(Supplied entries begins)
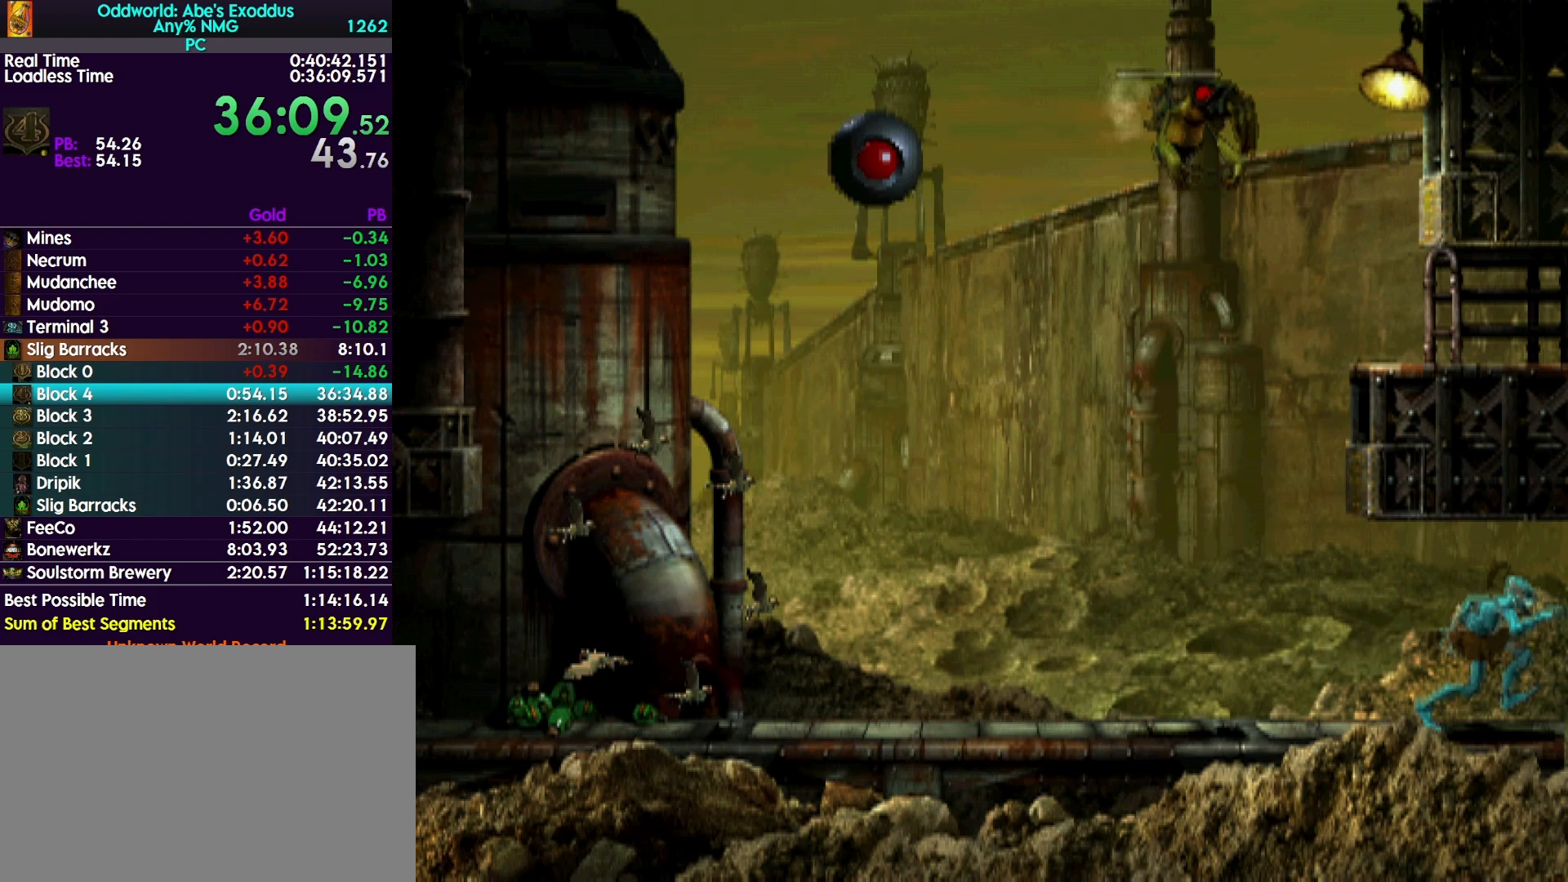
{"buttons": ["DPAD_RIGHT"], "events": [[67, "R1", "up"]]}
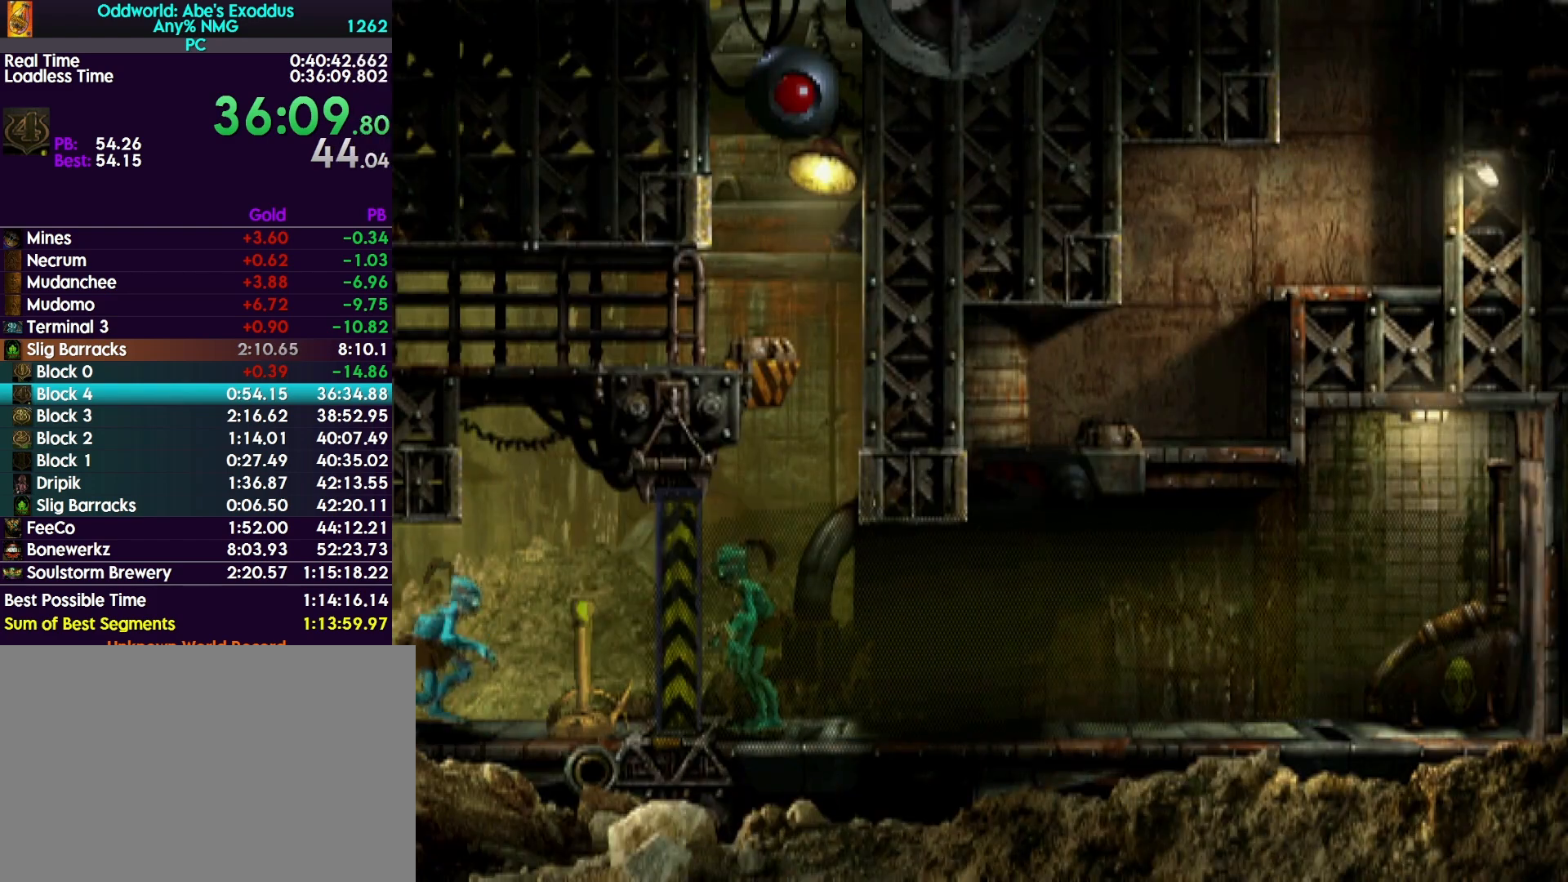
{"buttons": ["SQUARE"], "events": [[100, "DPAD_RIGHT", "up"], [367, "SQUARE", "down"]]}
(Supplied entries ends)
(Supplied entries begins)
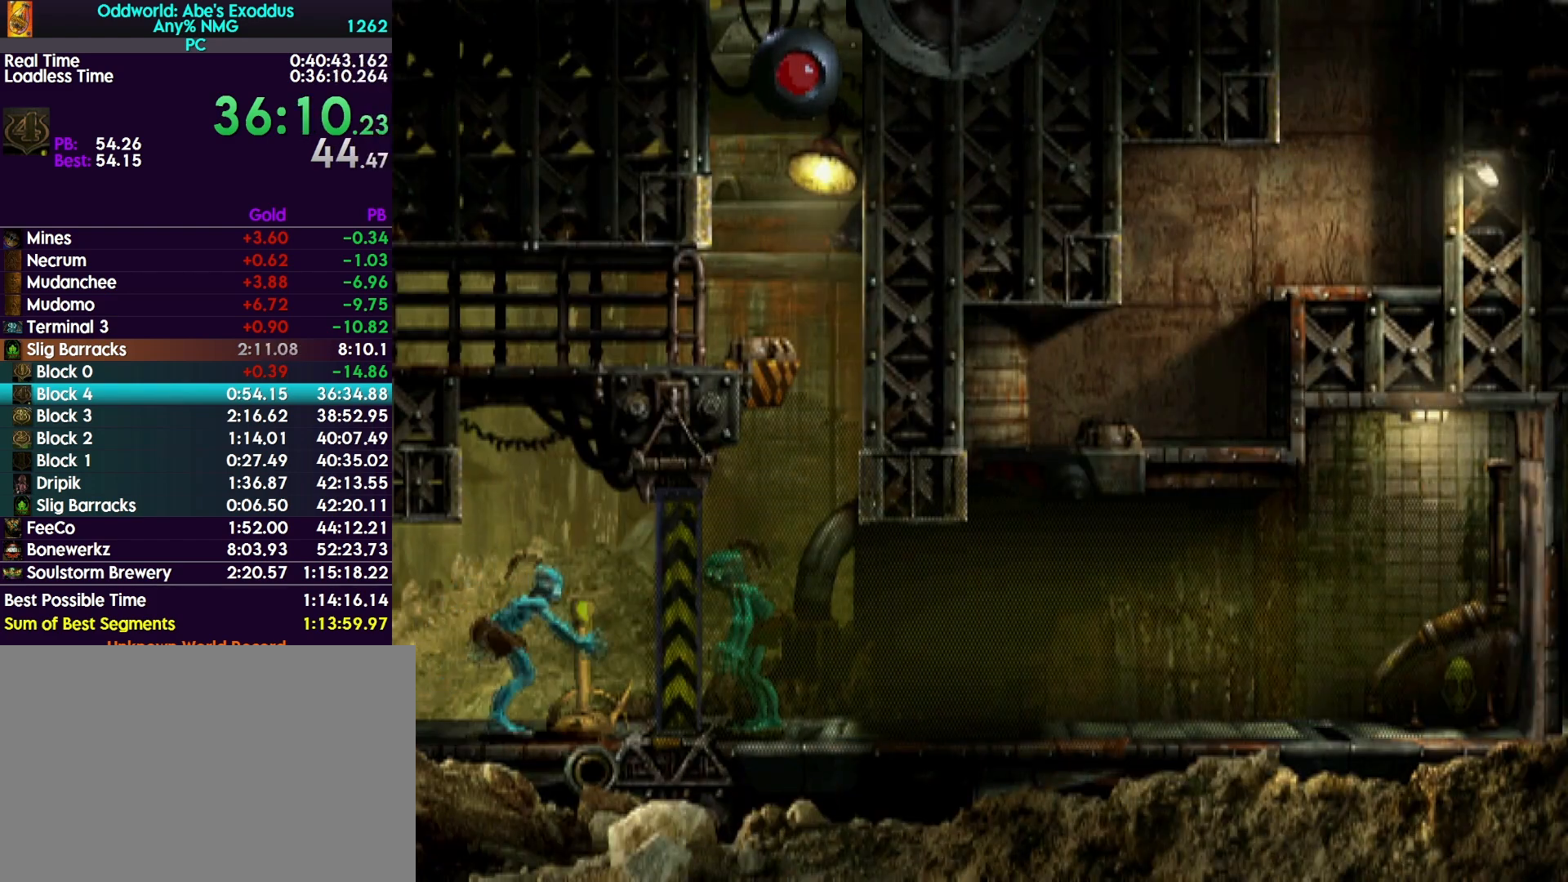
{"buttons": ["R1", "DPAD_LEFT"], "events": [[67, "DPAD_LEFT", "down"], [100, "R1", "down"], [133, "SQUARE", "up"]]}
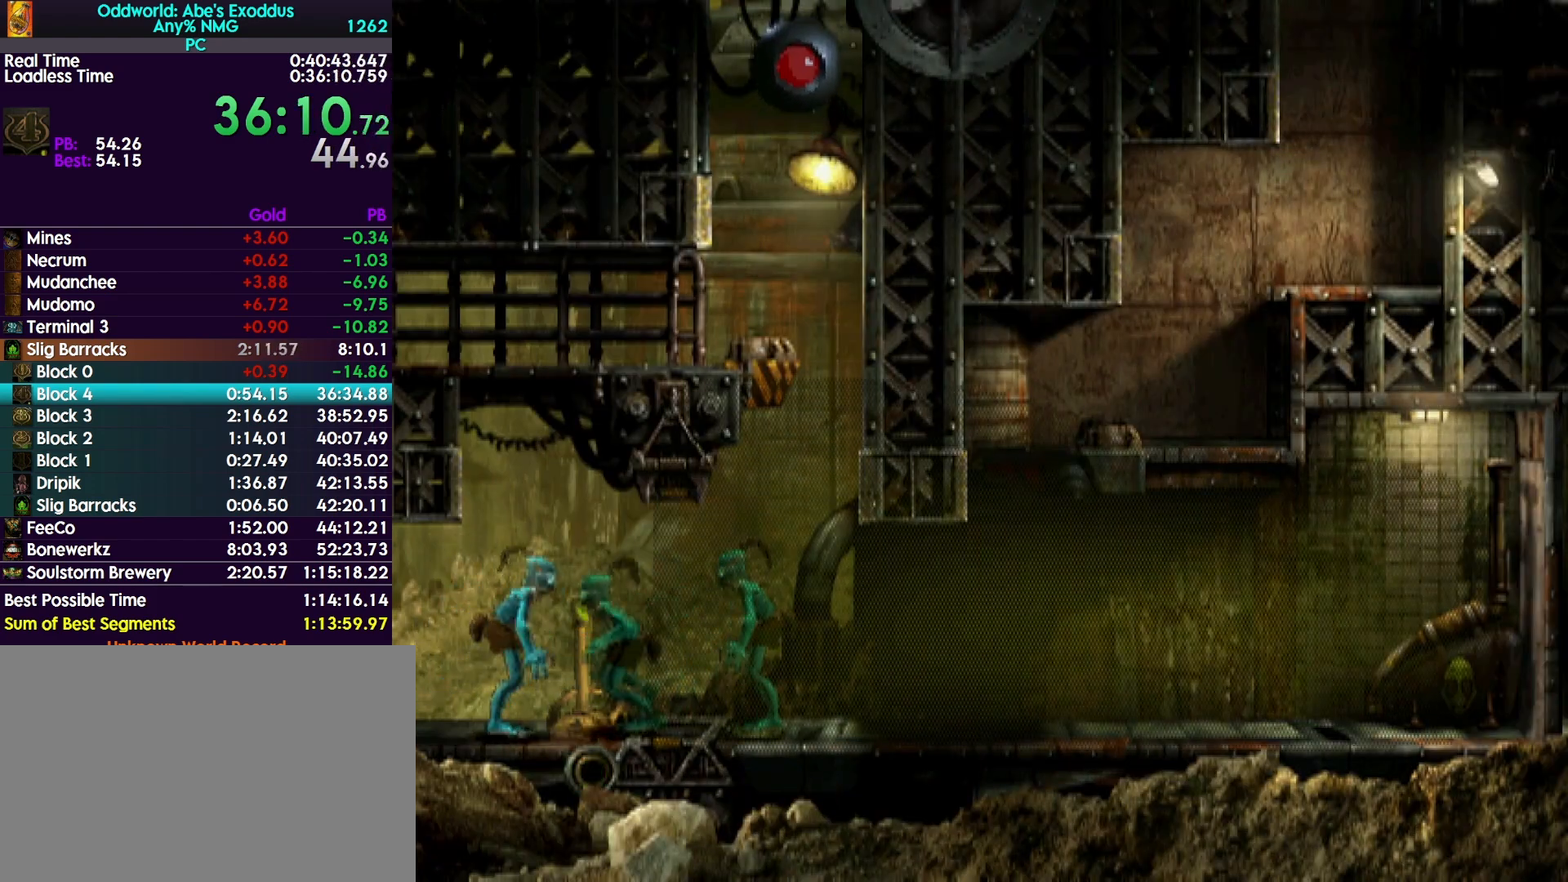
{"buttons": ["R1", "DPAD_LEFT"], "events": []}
(Supplied entries ends)
## [What you should do]
Please copy out each line of the listing above that contains the string "SQUARE".

## [Result of this task]
{"buttons": ["SQUARE"], "events": [[100, "DPAD_RIGHT", "up"], [367, "SQUARE", "down"]]}
{"buttons": ["R1", "DPAD_LEFT"], "events": [[67, "DPAD_LEFT", "down"], [100, "R1", "down"], [133, "SQUARE", "up"]]}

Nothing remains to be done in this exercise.